Robin Durnford was born in St. John's Newfoundland and grew up on the west coast of the island. She is the author of five books of poetry, including A Lovely Gutting (2012), Fog of the Outport (2013), Half Rock (2016), Gaptoothed (2020), and most recently, At Beckett's Grave (2025). She currently lives in Montreal (Tiohtià:ke) where she teaches poetry and memoir at John Abbott College. She is currently working on a poetry collection called Aspirations for my Enemy and a novel called Thaw.
1 - How did your first book change your life? How does your most recent work compare to your previous? How does it feel different?
A Lovely Gutting (McGill-Queen’s 2012) changed my life in a myriad of ways. It came out six months after my son was born (there’s a photo of him somewhere in his baby swing with a copy placed somewhat inappropriately in his lap for PR purposes). This was a couple of months after I had taken up my first academic post at Grenfell Campus, Memorial University and a year after I had eloped to Savannah, Georgia with my husband. In that very small part of the world—western Newfoundland—it made a bit of a splash. We had a fancy launch with so many people we had to change venues at the last minute. I went on tour. We sent the book to Seamus Heaney on the Strand in Dublin (this was just a year before he died) and he immediately wrote back to me with some encouraging and now very precious words. I felt like I had the world by the tail and in a way I did. I had finally published a book—a book of poetry no less.

##############################

## Task list
A. Using the Robin Durnford interview, decide whether each statement agrees with it: (i) Durnford grew up on the east coast of Newfoundland; (ii) A Lovely Gutting came out six months after her son was born; (iii) the launch of A Lovely Gutting stayed at its original venue. Answer yes or no for each, quoting the words that decide it.
B. Go on with the Robin Durnford interview from its final sentence.
Only the Robin Durnford interview is needed, not the records.

## Stored data entries
##############################

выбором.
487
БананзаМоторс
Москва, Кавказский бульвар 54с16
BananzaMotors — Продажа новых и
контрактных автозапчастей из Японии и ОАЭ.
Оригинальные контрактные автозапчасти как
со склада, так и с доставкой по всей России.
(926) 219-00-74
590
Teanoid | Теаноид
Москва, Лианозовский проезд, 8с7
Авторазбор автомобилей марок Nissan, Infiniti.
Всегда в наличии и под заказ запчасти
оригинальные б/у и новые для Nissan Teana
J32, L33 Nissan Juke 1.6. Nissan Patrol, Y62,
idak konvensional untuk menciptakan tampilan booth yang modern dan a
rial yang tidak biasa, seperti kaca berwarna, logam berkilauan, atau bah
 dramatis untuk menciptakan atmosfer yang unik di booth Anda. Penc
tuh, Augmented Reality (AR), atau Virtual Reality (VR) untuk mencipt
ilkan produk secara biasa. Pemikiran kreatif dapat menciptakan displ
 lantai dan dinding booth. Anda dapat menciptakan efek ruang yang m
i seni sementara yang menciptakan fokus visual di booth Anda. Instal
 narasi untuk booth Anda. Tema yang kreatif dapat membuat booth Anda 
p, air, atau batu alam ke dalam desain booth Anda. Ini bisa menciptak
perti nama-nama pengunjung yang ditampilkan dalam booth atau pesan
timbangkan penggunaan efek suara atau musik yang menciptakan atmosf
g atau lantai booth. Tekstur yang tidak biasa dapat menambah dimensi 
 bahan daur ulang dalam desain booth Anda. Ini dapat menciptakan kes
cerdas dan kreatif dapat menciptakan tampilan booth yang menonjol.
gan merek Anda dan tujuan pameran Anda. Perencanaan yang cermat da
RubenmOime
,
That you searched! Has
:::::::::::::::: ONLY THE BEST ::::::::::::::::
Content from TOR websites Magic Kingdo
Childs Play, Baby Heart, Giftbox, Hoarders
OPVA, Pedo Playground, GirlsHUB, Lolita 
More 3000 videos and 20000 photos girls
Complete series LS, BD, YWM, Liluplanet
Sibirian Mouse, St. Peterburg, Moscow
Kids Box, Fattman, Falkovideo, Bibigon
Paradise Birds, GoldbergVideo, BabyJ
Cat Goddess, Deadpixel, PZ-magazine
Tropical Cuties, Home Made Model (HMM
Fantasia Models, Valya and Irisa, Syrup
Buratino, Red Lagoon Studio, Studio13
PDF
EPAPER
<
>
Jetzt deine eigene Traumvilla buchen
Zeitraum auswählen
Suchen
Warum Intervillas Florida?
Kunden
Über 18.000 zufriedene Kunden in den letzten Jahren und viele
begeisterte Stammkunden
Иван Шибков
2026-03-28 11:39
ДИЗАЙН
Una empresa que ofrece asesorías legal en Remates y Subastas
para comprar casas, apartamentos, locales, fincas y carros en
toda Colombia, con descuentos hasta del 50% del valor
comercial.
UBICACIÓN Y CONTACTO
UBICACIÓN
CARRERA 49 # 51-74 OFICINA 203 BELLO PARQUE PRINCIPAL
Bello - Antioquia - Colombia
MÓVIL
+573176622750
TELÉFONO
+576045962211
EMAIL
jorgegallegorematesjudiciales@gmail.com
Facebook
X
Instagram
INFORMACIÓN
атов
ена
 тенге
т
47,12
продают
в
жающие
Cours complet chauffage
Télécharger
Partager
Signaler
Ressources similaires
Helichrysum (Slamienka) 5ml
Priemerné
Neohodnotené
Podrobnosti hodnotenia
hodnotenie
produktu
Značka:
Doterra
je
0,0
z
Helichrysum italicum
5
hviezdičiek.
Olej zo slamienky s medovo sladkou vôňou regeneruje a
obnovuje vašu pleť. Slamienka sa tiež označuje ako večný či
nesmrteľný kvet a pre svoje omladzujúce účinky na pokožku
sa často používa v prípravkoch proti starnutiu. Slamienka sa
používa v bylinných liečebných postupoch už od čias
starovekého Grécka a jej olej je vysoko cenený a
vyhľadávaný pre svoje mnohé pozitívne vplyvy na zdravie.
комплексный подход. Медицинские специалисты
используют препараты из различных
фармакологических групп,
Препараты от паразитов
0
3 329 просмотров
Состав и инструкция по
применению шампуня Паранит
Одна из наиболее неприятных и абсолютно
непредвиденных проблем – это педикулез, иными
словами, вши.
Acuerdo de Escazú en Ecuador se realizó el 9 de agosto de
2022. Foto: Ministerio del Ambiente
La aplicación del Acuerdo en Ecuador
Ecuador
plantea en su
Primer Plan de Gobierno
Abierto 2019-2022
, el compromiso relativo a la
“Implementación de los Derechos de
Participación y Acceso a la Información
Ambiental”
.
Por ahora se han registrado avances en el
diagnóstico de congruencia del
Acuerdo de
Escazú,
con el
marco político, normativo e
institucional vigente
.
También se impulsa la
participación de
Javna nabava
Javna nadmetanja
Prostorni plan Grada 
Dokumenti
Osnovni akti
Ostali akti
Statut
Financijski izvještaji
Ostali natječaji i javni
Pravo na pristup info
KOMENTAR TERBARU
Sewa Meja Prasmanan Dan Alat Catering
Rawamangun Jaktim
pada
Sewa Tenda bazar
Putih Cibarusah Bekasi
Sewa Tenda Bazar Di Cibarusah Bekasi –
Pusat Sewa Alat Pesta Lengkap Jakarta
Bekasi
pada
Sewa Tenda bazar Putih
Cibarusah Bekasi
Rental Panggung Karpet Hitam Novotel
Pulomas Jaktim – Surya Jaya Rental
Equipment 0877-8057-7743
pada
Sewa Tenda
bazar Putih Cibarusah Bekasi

##############################

## Results of the tasks
A.
(i) No: "grew up on the west coast of the island"
(ii) Yes: "It came out six months after my son was born"
(iii) No: "so many people we had to change venues at the last minute"

B.
At Beckett’s Grave (McGill-Queen’s 2025) came thirteen years and four books later. I now live in Montreal. People are still getting to know me here, to know my story, but I feel like in some ways the release of Beckett’s Grave is even more special. This time my teenage son could actually come to the intimate launch I had with friends, true believers, and poetry lovers at Librairie Pulp Books & Café in Verdun. I felt at home. I realized on that night that poetry has become my home.
2 - How did you come to poetry first, as opposed to, say, fiction or non-fiction?
The story I always tell is about doing poetry readings into a hairbrush like a pop star as I read out loud from the old Norton Anthology that had been lying around the house since I was a child or my mom finding bits of poetry on scraps of paper around my bedroom—or under the bed or under the pillow or in a shoe—after some boy broke up with me when I was a teenager. But the real story (although these other stories are also true) is a little more tragic. My dad died suddenly one day in 2004. I started working through the trauma rather poetically in a notebook I kept with me all that first summer on the island after he died. This became the basis for my first book, but I threw out the first 100 poems. It took that long for me to start writing anything good—poems that anyone else would want to read. My first ‘publication’ was some lines I wrote for my father’s grave:
Once again you dwell beneath the waves/
On the other side of surfaces we hear you laughing still…
(These words now form the inscription for a memoir I have written called Breach: A Story of Grief in Five Whales.)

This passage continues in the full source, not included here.